[Stored data entries]
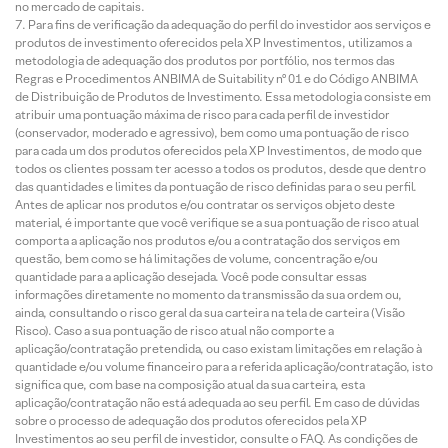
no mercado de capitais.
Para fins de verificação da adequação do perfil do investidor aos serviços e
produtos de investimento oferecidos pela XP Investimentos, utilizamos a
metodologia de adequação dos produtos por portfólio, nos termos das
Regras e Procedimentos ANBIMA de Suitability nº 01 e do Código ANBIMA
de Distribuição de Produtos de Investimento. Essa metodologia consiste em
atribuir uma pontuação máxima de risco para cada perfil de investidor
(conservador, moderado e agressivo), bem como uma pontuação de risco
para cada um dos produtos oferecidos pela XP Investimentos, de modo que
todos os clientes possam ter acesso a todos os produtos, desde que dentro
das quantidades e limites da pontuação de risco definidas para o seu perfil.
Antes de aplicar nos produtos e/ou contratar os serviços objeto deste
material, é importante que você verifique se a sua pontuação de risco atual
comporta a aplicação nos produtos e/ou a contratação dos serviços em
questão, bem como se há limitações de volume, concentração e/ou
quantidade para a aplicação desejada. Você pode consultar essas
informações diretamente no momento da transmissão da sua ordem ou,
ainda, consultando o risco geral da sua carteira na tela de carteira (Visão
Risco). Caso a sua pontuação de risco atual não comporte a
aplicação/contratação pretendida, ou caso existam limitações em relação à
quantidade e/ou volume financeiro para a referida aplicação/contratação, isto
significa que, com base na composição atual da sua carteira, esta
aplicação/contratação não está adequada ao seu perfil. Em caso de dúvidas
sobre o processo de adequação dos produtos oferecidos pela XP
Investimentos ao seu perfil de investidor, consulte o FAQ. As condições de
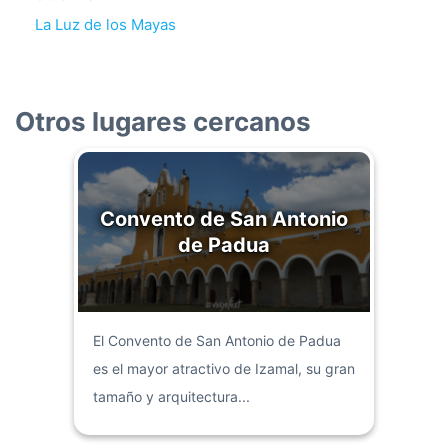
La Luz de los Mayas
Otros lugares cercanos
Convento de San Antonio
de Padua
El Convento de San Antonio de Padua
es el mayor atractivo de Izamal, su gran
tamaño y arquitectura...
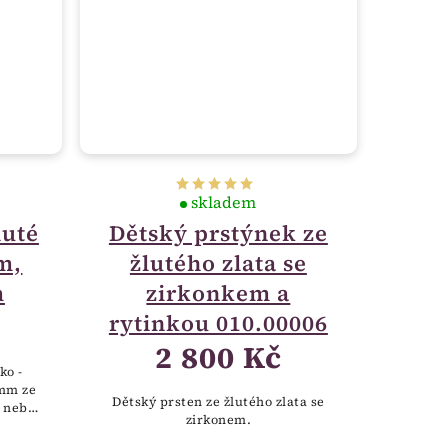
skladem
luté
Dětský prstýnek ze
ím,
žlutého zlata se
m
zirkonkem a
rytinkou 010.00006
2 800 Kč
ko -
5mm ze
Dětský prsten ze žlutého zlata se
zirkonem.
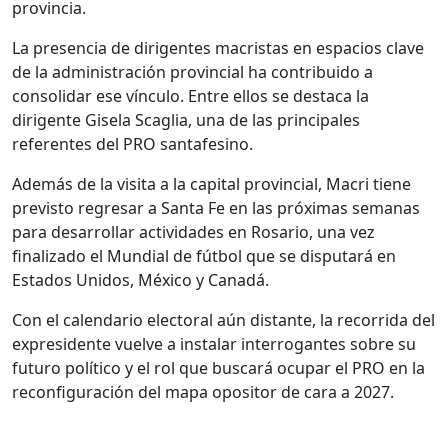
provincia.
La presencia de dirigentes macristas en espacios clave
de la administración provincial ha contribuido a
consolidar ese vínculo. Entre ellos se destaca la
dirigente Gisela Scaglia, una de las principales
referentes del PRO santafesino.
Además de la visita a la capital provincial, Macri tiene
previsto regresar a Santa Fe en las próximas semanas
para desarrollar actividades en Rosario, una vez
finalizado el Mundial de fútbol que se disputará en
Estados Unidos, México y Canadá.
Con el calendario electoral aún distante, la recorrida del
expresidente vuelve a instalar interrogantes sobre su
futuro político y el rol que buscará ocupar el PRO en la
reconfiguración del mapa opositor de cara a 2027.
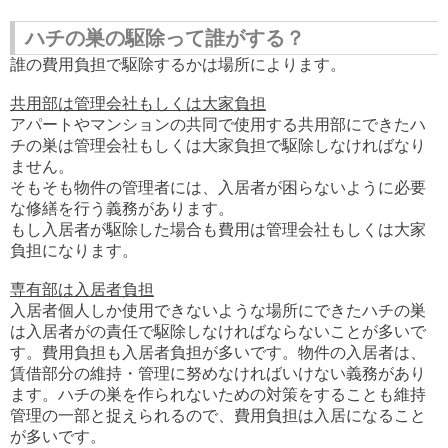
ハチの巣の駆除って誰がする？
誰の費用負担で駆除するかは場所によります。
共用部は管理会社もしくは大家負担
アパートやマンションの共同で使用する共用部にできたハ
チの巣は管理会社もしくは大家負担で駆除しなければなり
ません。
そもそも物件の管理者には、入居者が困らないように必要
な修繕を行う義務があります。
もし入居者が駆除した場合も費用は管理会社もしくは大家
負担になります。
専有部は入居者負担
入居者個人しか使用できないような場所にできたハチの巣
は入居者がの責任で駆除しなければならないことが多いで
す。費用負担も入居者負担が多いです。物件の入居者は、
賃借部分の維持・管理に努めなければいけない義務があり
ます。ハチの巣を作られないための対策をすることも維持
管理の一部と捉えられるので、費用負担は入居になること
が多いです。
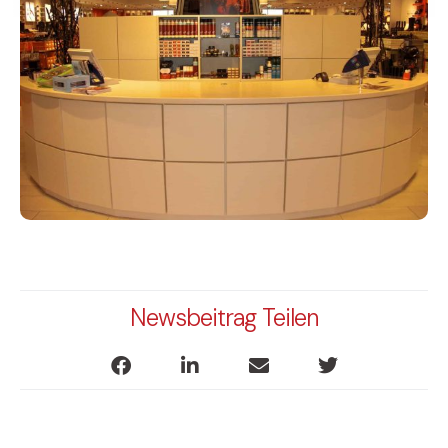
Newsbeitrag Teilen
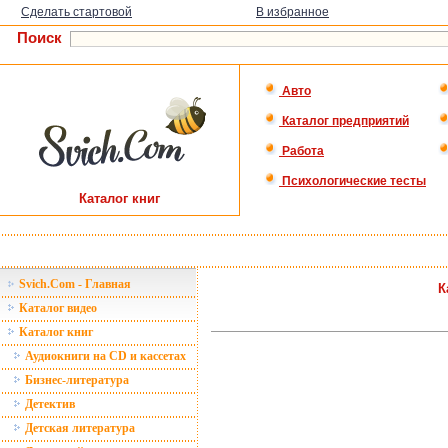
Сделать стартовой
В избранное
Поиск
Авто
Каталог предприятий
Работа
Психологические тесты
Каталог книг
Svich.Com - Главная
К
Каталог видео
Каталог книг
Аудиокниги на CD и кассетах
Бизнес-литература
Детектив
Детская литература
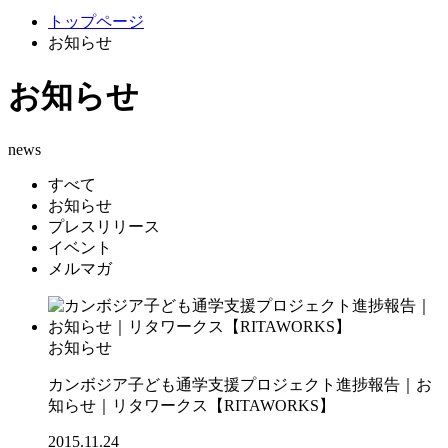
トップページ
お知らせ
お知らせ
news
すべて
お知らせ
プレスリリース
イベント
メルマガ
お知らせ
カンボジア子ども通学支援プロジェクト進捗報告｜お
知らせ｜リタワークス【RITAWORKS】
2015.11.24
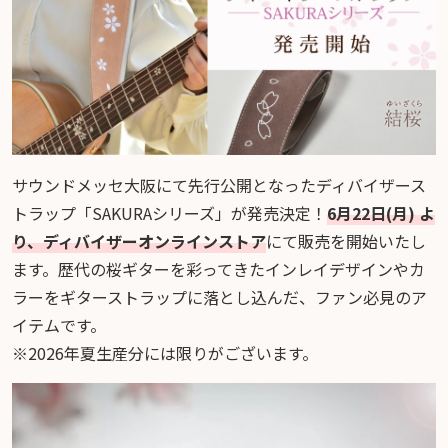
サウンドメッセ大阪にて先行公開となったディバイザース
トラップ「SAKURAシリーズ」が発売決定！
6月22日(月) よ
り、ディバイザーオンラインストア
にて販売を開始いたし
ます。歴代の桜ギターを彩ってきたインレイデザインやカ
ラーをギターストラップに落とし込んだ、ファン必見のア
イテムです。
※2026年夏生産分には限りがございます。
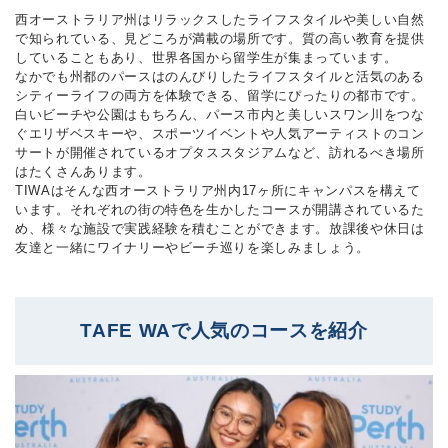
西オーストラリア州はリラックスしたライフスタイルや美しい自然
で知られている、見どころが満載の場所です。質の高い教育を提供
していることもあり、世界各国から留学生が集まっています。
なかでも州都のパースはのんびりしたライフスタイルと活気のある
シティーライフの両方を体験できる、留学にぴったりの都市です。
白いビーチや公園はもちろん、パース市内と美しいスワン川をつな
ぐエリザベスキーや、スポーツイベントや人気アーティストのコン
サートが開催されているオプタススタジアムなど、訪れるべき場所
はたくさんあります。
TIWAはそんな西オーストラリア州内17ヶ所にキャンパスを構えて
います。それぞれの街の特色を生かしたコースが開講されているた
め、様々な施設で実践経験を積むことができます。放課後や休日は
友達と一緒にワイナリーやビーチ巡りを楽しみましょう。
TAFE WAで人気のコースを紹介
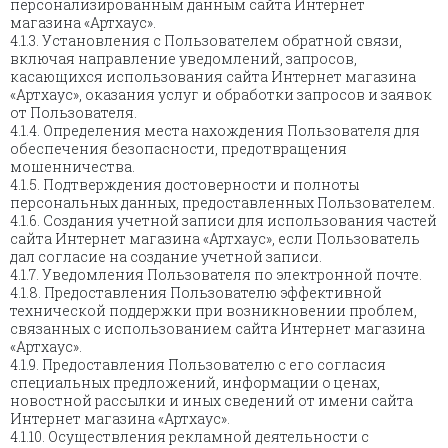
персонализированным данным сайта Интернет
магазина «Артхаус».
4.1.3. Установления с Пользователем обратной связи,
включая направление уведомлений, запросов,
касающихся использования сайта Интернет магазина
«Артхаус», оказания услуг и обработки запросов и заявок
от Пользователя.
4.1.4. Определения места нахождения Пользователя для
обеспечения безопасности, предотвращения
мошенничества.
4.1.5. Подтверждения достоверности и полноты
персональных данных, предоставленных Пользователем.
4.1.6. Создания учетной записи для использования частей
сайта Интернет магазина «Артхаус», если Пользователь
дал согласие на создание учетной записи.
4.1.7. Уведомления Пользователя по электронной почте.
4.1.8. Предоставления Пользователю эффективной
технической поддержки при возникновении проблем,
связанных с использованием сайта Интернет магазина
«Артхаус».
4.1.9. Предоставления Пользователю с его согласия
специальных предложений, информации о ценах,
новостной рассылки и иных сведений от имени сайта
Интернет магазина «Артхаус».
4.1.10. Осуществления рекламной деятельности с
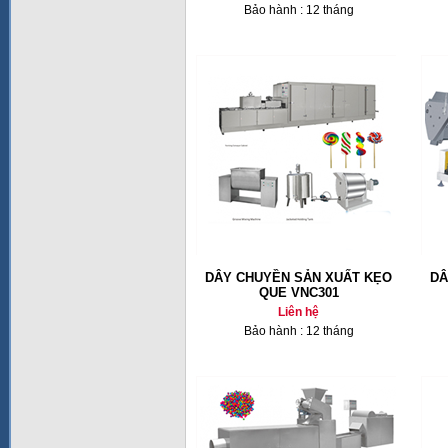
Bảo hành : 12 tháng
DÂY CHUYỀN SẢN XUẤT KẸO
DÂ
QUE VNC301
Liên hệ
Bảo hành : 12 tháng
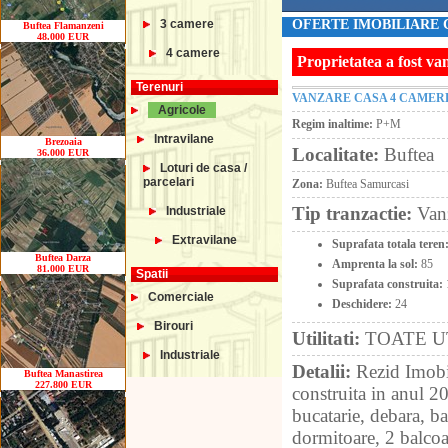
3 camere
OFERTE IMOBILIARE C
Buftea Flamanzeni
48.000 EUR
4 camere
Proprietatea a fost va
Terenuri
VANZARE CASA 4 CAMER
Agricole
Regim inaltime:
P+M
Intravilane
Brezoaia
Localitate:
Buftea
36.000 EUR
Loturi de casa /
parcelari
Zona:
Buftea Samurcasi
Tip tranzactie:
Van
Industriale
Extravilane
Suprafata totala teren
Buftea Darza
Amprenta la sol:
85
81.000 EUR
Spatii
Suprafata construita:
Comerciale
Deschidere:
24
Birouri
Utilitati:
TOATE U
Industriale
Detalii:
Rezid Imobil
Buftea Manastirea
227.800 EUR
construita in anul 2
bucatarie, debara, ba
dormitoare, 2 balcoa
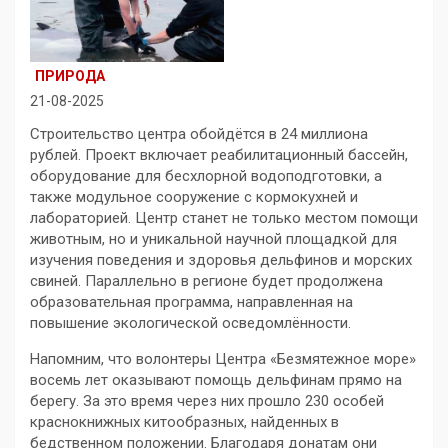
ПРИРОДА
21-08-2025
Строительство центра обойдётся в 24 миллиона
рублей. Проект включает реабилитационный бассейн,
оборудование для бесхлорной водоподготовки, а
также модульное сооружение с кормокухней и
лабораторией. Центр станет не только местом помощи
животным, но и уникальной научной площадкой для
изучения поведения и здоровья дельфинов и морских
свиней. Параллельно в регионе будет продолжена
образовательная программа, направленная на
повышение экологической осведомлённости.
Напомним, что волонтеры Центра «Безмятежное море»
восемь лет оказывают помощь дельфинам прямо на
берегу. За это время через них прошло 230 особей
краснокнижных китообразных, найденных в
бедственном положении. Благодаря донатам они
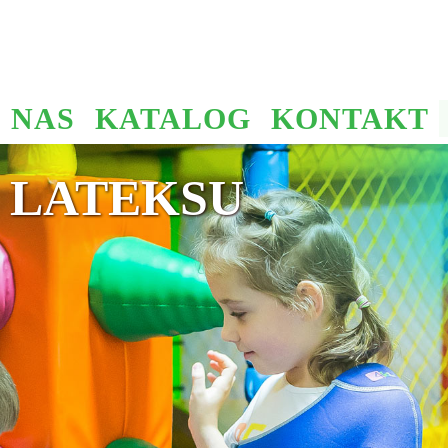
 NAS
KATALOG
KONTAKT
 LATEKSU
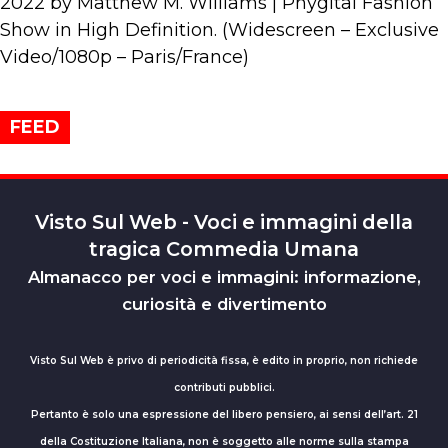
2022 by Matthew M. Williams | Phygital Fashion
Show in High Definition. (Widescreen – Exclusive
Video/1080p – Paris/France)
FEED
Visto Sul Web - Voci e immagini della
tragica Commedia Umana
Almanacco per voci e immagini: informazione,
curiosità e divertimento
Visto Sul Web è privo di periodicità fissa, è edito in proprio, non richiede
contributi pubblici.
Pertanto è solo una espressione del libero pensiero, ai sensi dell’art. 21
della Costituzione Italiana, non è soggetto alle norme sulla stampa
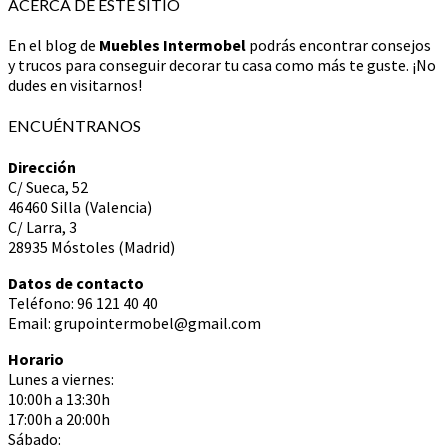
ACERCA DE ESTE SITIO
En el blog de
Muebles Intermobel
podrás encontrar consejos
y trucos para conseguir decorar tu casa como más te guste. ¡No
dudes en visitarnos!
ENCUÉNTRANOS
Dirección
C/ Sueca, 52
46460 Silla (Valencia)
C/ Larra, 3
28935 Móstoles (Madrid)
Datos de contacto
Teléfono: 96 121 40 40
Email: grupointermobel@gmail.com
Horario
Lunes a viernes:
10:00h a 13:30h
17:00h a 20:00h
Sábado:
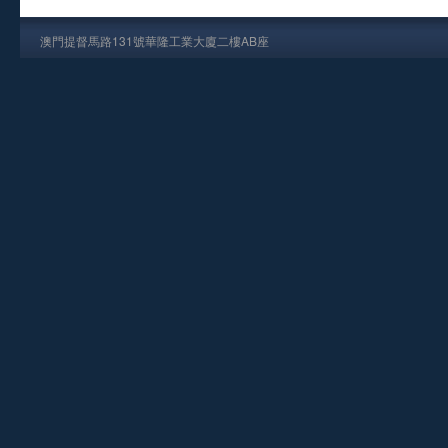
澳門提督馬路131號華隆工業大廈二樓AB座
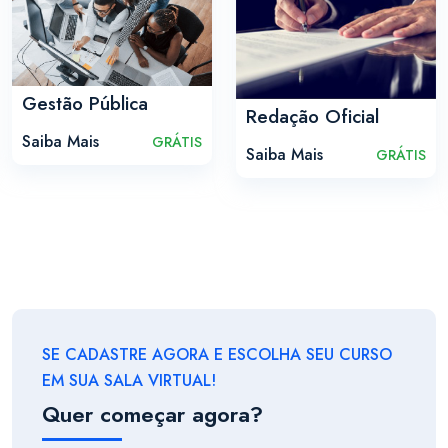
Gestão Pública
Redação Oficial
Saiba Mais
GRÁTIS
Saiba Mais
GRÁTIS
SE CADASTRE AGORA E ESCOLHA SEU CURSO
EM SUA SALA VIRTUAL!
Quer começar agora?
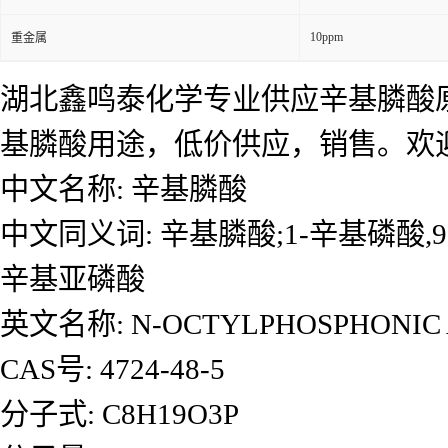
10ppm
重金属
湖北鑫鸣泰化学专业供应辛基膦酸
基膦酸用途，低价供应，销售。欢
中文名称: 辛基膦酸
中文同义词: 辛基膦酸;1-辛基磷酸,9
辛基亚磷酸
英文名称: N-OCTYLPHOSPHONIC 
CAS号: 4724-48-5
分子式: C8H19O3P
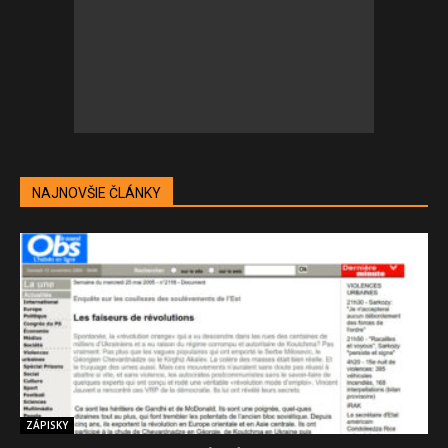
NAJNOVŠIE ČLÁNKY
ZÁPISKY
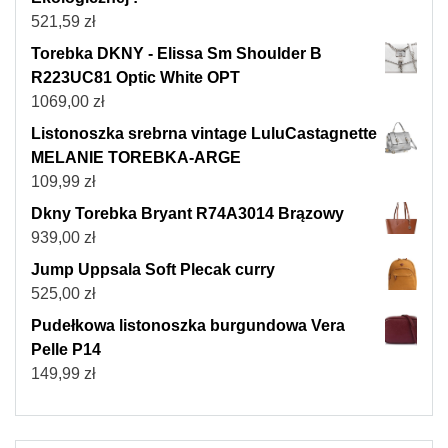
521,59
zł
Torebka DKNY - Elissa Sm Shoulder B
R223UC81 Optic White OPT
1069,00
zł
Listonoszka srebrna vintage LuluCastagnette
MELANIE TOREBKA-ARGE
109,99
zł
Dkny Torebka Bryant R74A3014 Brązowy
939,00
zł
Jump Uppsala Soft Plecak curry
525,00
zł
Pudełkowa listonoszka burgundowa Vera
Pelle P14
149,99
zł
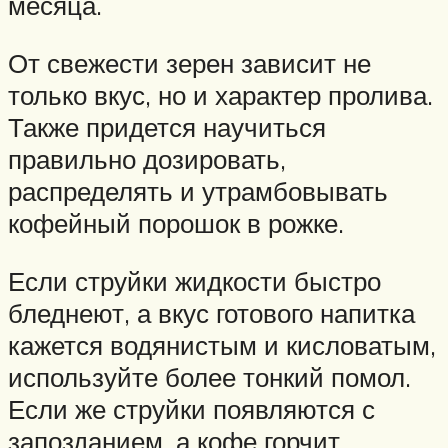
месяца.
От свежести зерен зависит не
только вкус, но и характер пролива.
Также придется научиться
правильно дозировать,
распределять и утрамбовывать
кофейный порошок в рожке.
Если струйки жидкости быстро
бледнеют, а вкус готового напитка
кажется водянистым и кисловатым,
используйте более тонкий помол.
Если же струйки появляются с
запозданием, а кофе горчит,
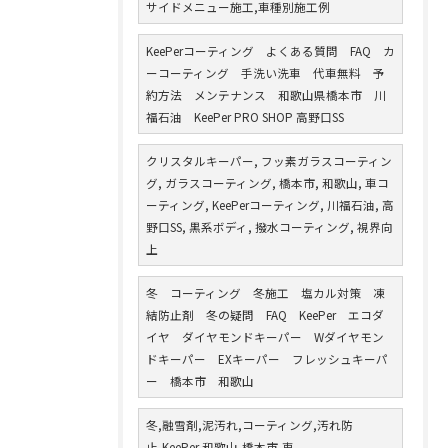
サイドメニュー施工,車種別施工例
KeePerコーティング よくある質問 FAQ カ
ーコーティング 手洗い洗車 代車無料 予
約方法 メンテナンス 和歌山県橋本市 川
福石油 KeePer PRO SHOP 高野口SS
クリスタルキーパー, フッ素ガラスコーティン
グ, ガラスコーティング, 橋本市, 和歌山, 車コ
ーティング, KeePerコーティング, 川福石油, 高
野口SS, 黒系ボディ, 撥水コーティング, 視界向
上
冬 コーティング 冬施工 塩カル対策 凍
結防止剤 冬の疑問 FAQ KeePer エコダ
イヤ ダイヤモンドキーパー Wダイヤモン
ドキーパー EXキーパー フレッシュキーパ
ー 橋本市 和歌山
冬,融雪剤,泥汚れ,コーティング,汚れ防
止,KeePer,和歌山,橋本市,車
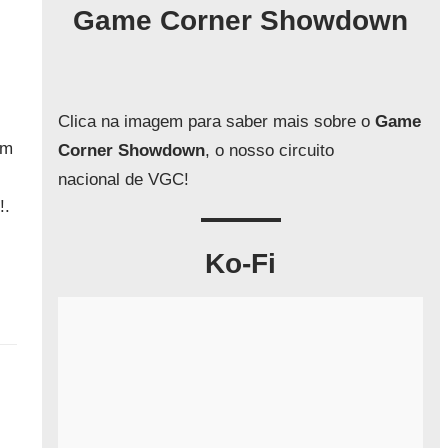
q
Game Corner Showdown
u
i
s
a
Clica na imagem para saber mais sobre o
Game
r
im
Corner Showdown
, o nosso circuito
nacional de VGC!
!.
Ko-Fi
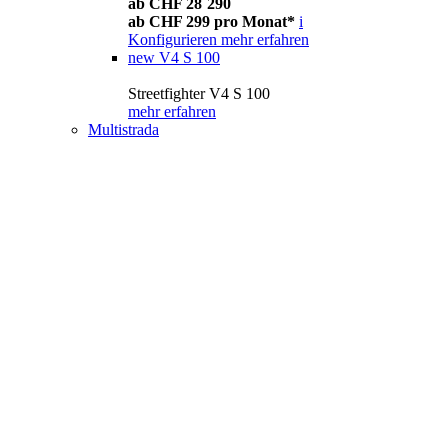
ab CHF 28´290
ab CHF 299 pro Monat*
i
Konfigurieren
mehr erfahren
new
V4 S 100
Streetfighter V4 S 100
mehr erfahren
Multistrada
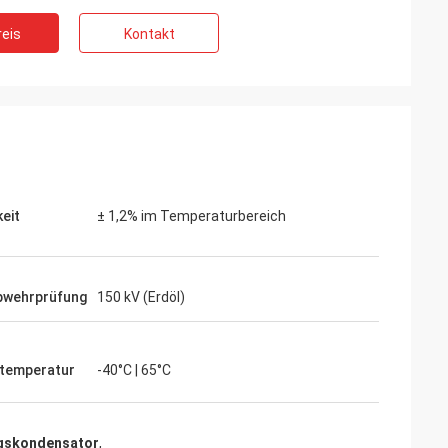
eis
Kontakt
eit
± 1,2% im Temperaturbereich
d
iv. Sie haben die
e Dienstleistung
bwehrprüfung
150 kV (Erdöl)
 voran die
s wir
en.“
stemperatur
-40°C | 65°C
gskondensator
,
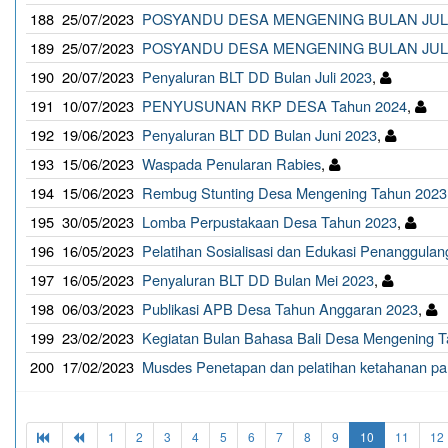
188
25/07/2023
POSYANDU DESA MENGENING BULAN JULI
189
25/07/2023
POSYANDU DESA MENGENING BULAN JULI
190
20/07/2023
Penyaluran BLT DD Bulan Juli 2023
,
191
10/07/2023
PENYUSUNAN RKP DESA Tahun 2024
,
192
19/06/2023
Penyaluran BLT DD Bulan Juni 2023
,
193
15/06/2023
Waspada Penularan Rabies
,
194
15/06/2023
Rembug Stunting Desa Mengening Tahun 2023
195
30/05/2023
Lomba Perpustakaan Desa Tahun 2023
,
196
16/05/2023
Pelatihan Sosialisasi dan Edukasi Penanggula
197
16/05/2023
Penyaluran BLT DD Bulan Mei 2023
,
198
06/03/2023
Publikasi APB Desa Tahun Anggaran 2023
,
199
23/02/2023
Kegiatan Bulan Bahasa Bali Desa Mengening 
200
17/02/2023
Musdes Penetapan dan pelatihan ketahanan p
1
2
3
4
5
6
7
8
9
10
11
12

What this task involves ::
Can you repeat word for word the lines from the line with "La Luz de los Mayas" to the line with "reconfiguración del mapa", both included, leaving the pictures out of your answer?

Reply ::
La Luz de los Mayas
Otros lugares cercanos
Convento de San Antonio
de Padua
El Convento de San Antonio de Padua
es el mayor atractivo de Izamal, su gran
tamaño y arquitectura...
skladem
luté
Dětský prstýnek ze
ím,
žlutého zlata se
m
zirkonkem a
rytinkou 010.00006
2 800 Kč
ko -
5mm ze
Dětský prsten ze žlutého zlata se
zirkonem.
provincia.
La presencia de dirigentes macristas en espacios clave
de la administración provincial ha contribuido a
consolidar ese vínculo. Entre ellos se destaca la
dirigente Gisela Scaglia, una de las principales
referentes del PRO santafesino.
Además de la visita a la capital provincial, Macri tiene
previsto regresar a Santa Fe en las próximas semanas
para desarrollar actividades en Rosario, una vez
finalizado el Mundial de fútbol que se disputará en
Estados Unidos, México y Canadá.
Con el calendario electoral aún distante, la recorrida del
expresidente vuelve a instalar interrogantes sobre su
futuro político y el rol que buscará ocupar el PRO en la
reconfiguración del mapa opositor de cara a 2027.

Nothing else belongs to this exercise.